Benefits of Wastewater Testing for COVID-19 Response
Improved surveillance is critical for protecting public health, especially as communities face difficult decisions about allowing in-person gatherings and reopening K-12 schools, colleges and universities, municipal buildings, and other facilities.
"Data has shown that not everyone who contracts COVID-19 will actually show symptoms or be symptomatic enough to go to a physician," Brooks explains. This is why sewage testing matters. Individuals infected with SARS-CoV-2 shed the virus in their feces, regardless of their symptoms, the CDC points out. Sewage testing isn't new, Brooks says, it has been used to detect opioid crises, outbreaks of hepatitis A, and instances of diseases such as polio. The novel coronavirus pandemic led to an increased interest in water epidemiology's potential.
In the CDC's webinar, sewage data for a treatment plant in the U.S. correlated with cases confirmed by diagnostic testing approximately four to six days later. When used in conjunction with other surveillance methods, measuring the viral particles in wastewater can serve as an early warning system for COVID-19 outbreaks.
In addition to the timing, Brooks says there's a financial benefit to testing wastewater for SARS-CoV-2. "The cost to analyze a single sample of wastewater is a fraction of the cost that it would take to do diagnostic testing of a whole community," she explains. "We can't necessarily say 'you have it,' but this gives us more of an idea of what's going on in the community."
How Wastewater Testing Works
Brooks received a Ph.D. in microbiology from Michigan State University, completed two postdocs, and explained that all of her research encapsulates eco-pollution in drinking water and recreational water. The sewer epidemiology effort with the Portland Water District, which supplies water to 16% of Maine's population, is an extension of her previous work.

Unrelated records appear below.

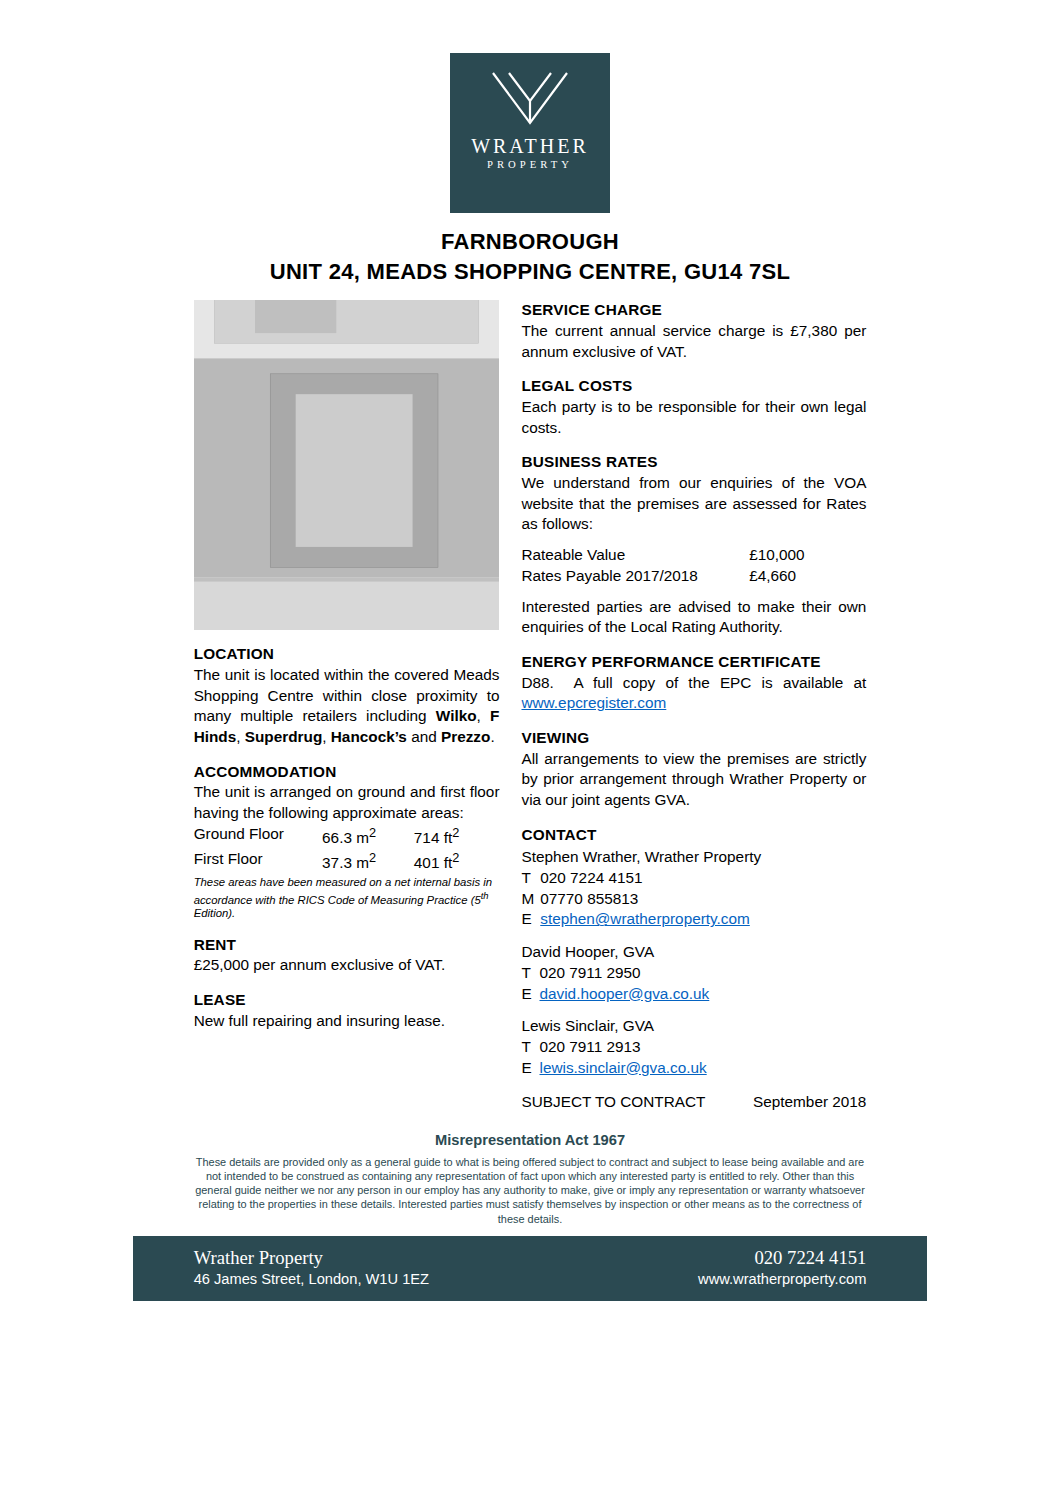WRATHERPROPERTY
FARNBOROUGHUNIT 24, MEADS SHOPPING CENTRE, GU14 7SL
LOCATION
The unit is located within the covered Meads Shopping Centre within close proximity to many multiple retailers including Wilko, F Hinds, Superdrug, Hancock’s and Prezzo.
ACCOMMODATION
The unit is arranged on ground and first floor having the following approximate areas:
| Ground Floor | 66.3 m 2 | 714 ft 2 |
| First Floor | 37.3 m 2 | 401 ft 2 |
These areas have been measured on a net internal basis in accordance with the RICS Code of Measuring Practice (5th Edition).
RENT
£25,000 per annum exclusive of VAT.
LEASE
New full repairing and insuring lease.
SERVICE CHARGE
The current annual service charge is £7,380 per annum exclusive of VAT.
LEGAL COSTS
Each party is to be responsible for their own legal costs.
BUSINESS RATES
We understand from our enquiries of the VOA website that the premises are assessed for Rates as follows:
| Rateable Value | £10,000 |
| Rates Payable 2017/2018 | £4,660 |
Interested parties are advised to make their own enquiries of the Local Rating Authority.
ENERGY PERFORMANCE CERTIFICATE
D88. A full copy of the EPC is available at www.epcregister.com
VIEWING
All arrangements to view the premises are strictly by prior arrangement through Wrather Property or via our joint agents GVA.
CONTACT
Stephen Wrather, Wrather Property
| T | 020 7224 4151 |
| M | 07770 855813 |
| E | stephen@wratherproperty.com |
David Hooper, GVA
| T | 020 7911 2950 |
| E | david.hooper@gva.co.uk |
Lewis Sinclair, GVA
| T | 020 7911 2913 |
| E | lewis.sinclair@gva.co.uk |
SUBJECT TO CONTRACT September 2018
Misrepresentation Act 1967
These details are provided only as a general guide to what is being offered subject to contract and subject to lease being available and are not intended to be construed as containing any representation of fact upon which any interested party is entitled to rely. Other than this general guide neither we nor any person in our employ has any authority to make, give or imply any representation or warranty whatsoever relating to the properties in these details. Interested parties must satisfy themselves by inspection or other means as to the correctness of these details.
Wrather Property
46 James Street, London, W1U 1EZ
020 7224 4151
www.wratherproperty.com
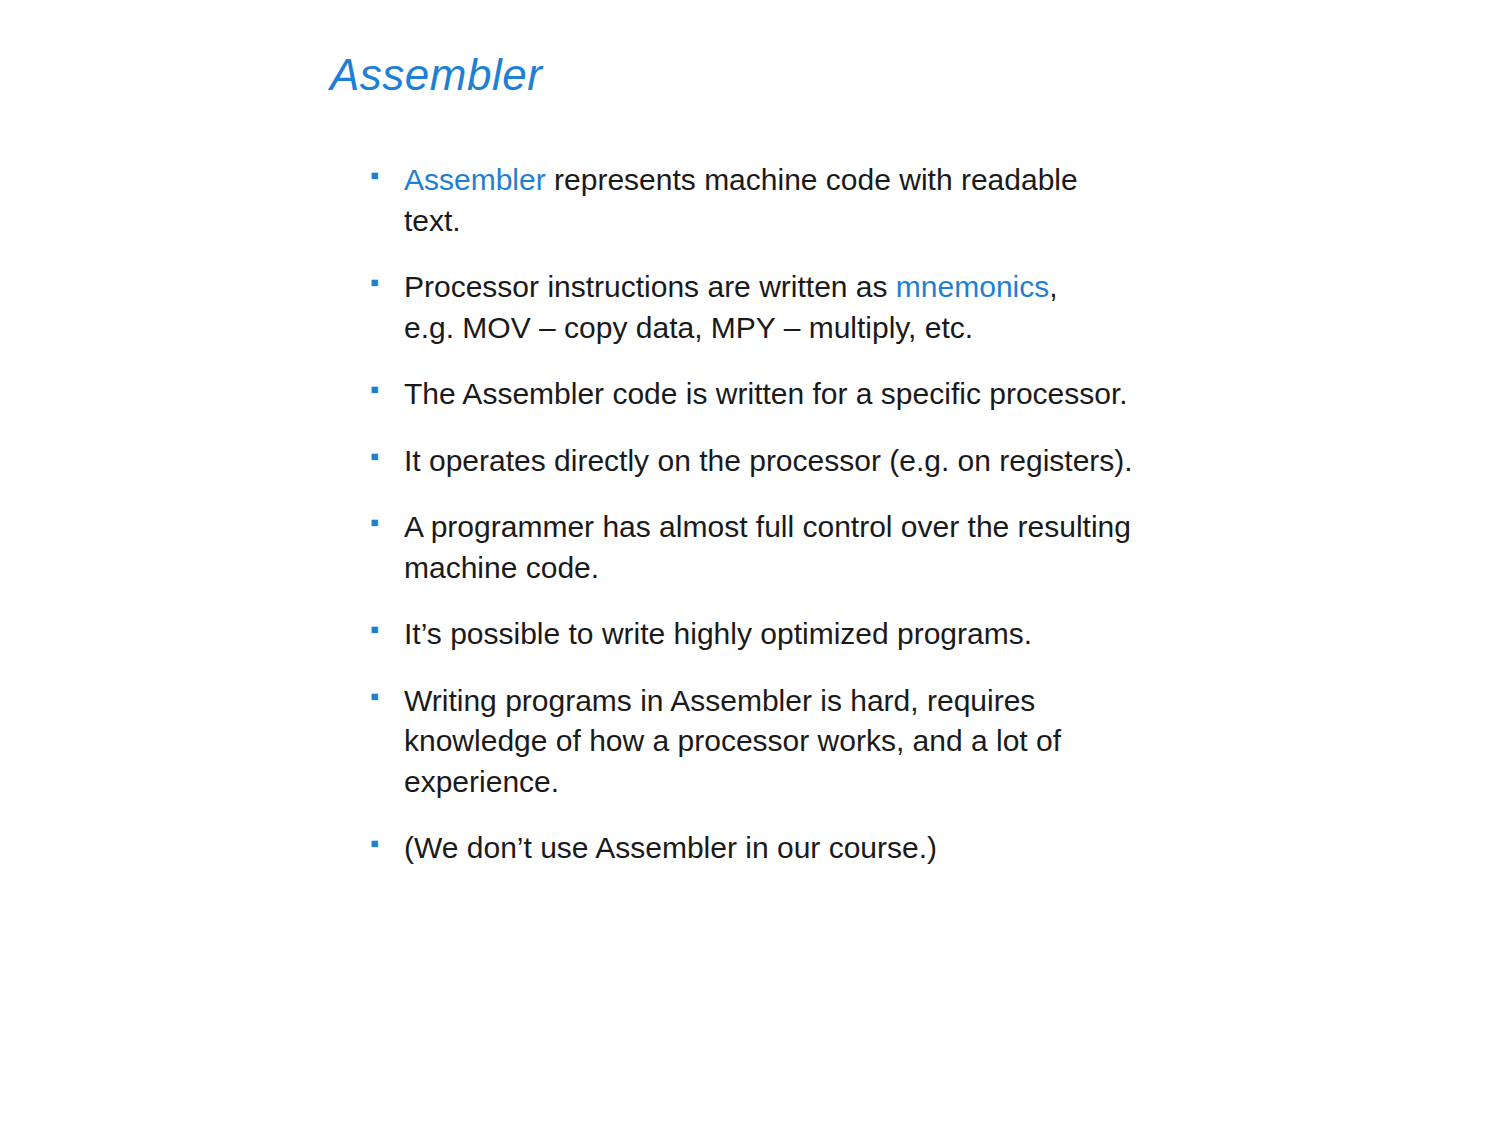Assembler
Assembler represents machine code with readable text.
Processor instructions are written as mnemonics,
e.g. MOV – copy data, MPY – multiply, etc.
The Assembler code is written for a specific processor.
It operates directly on the processor (e.g. on registers).
A programmer has almost full control over the resulting machine code.
It’s possible to write highly optimized programs.
Writing programs in Assembler is hard, requires knowledge of how a processor works, and a lot of experience.
(We don’t use Assembler in our course.)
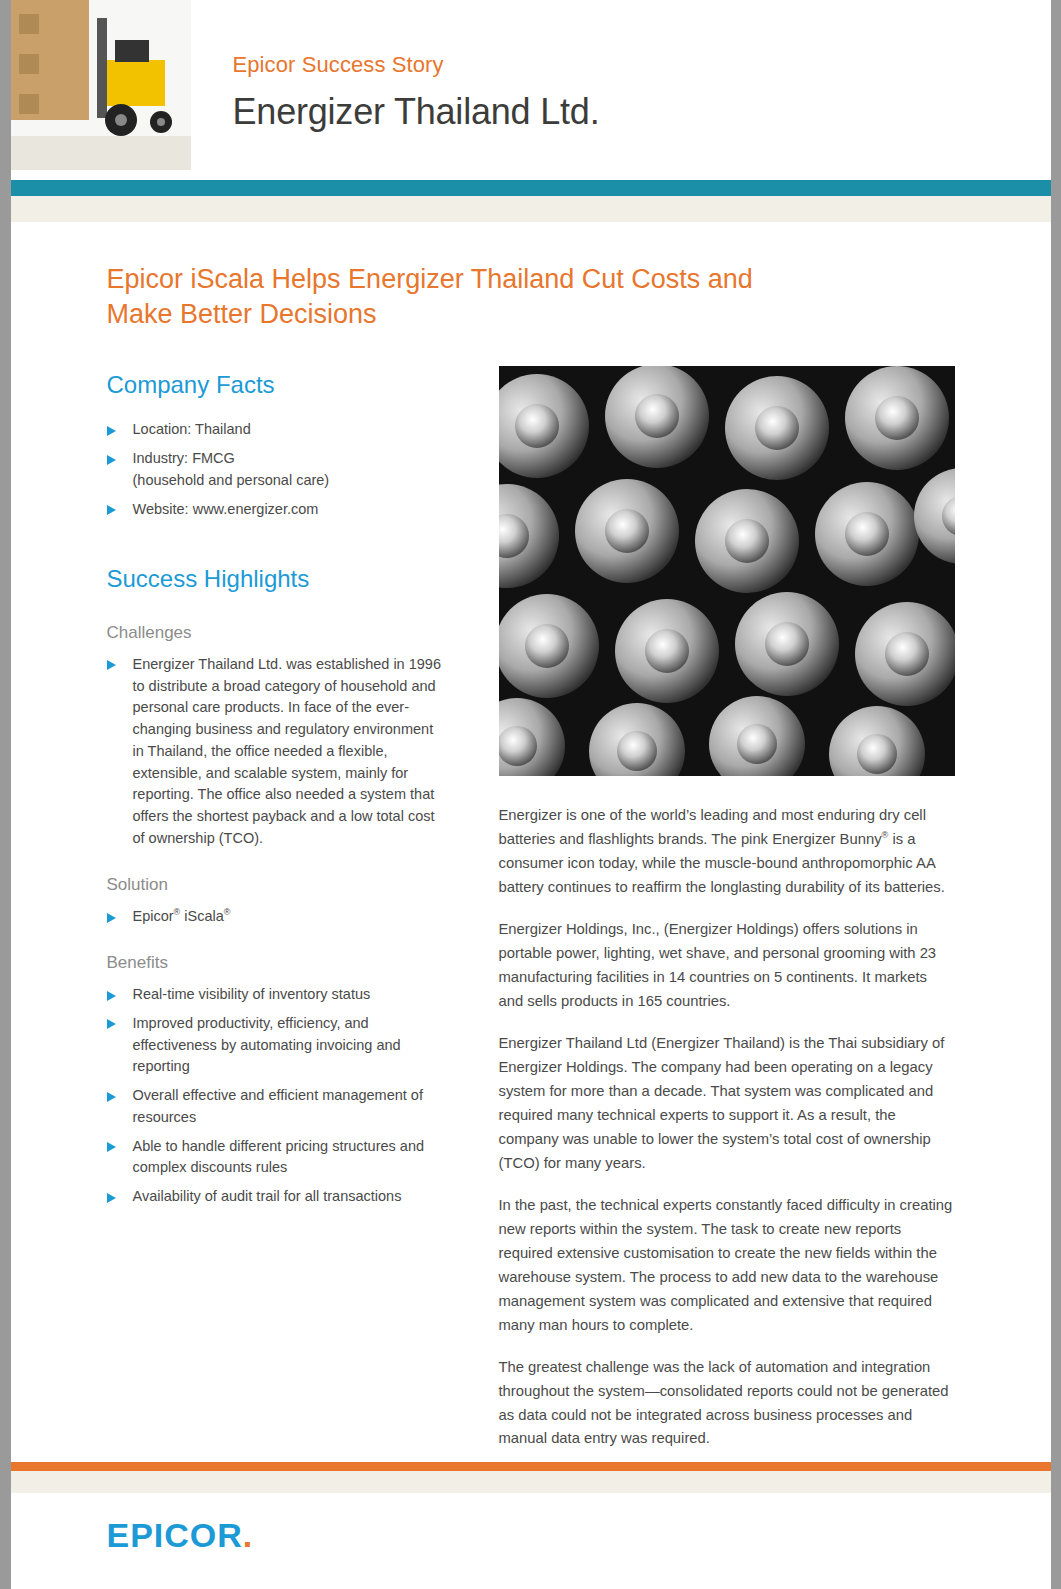Epicor Success Story
Energizer Thailand Ltd.
Epicor iScala Helps Energizer Thailand Cut Costs and
Make Better Decisions
Company Facts
Location: Thailand
Industry: FMCG
(household and personal care)
Website: www.energizer.com
Success Highlights
Challenges
Energizer Thailand Ltd. was established in 1996 to distribute a broad category of household and personal care products. In face of the ever-changing business and regulatory environment in Thailand, the office needed a flexible, extensible, and scalable system, mainly for reporting. The office also needed a system that offers the shortest payback and a low total cost of ownership (TCO).
Solution
Epicor® iScala®
Benefits
Real-time visibility of inventory status
Improved productivity, efficiency, and effectiveness by automating invoicing and reporting
Overall effective and efficient management of resources
Able to handle different pricing structures and complex discounts rules
Availability of audit trail for all transactions
Energizer is one of the world’s leading and most enduring dry cell batteries and flashlights brands. The pink Energizer Bunny® is a consumer icon today, while the muscle-bound anthropomorphic AA battery continues to reaffirm the longlasting durability of its batteries.
Energizer Holdings, Inc., (Energizer Holdings) offers solutions in portable power, lighting, wet shave, and personal grooming with 23 manufacturing facilities in 14 countries on 5 continents. It markets and sells products in 165 countries.
Energizer Thailand Ltd (Energizer Thailand) is the Thai subsidiary of Energizer Holdings. The company had been operating on a legacy system for more than a decade. That system was complicated and required many technical experts to support it. As a result, the company was unable to lower the system’s total cost of ownership (TCO) for many years.
In the past, the technical experts constantly faced difficulty in creating new reports within the system. The task to create new reports required extensive customisation to create the new fields within the warehouse system. The process to add new data to the warehouse management system was complicated and extensive that required many man hours to complete.
The greatest challenge was the lack of automation and integration throughout the system—consolidated reports could not be generated as data could not be integrated across business processes and manual data entry was required.
EPICOR.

Brooks told Currents how the testing method she uses works. First, she receives sewage influent collected via a composite sampler. After the sample arrives at the lab, she separates out materials the size of bacteria or larger and performs a precipitation step to collect the viral particles into a larger mass. Then, Brooks concentrates this into a very small volume, which she uses to extract the nucleic acids.
She uses a real-time fluorescent reverse transcription-polymerase chain reaction test (RT-PCR) to amplify sequences of nucleic acids specific to the SARS-CoV-2 genome. "After that, I see how much fluorescence has been emitted from the reaction to estimate the concentration of SARS-CoV-2 within my sample," she says. From there, Brooks estimates the concentration of SARS-CoV-2 within the volume of the original wastewater sample.
This method allows Saint Joseph's College and the Portland Water District to track the final concentration of SARS-CoV-2 in wastewater over time as well as see whether there are increasing or decreasing trends that correlate to the number of cases in the community.
Monitoring sewage is noninvasive, low in cost, and contributes to timely decisions about public safety. "It's valuable," Brooks emphasizes. "I'd encourage laboratories to consider this methodology."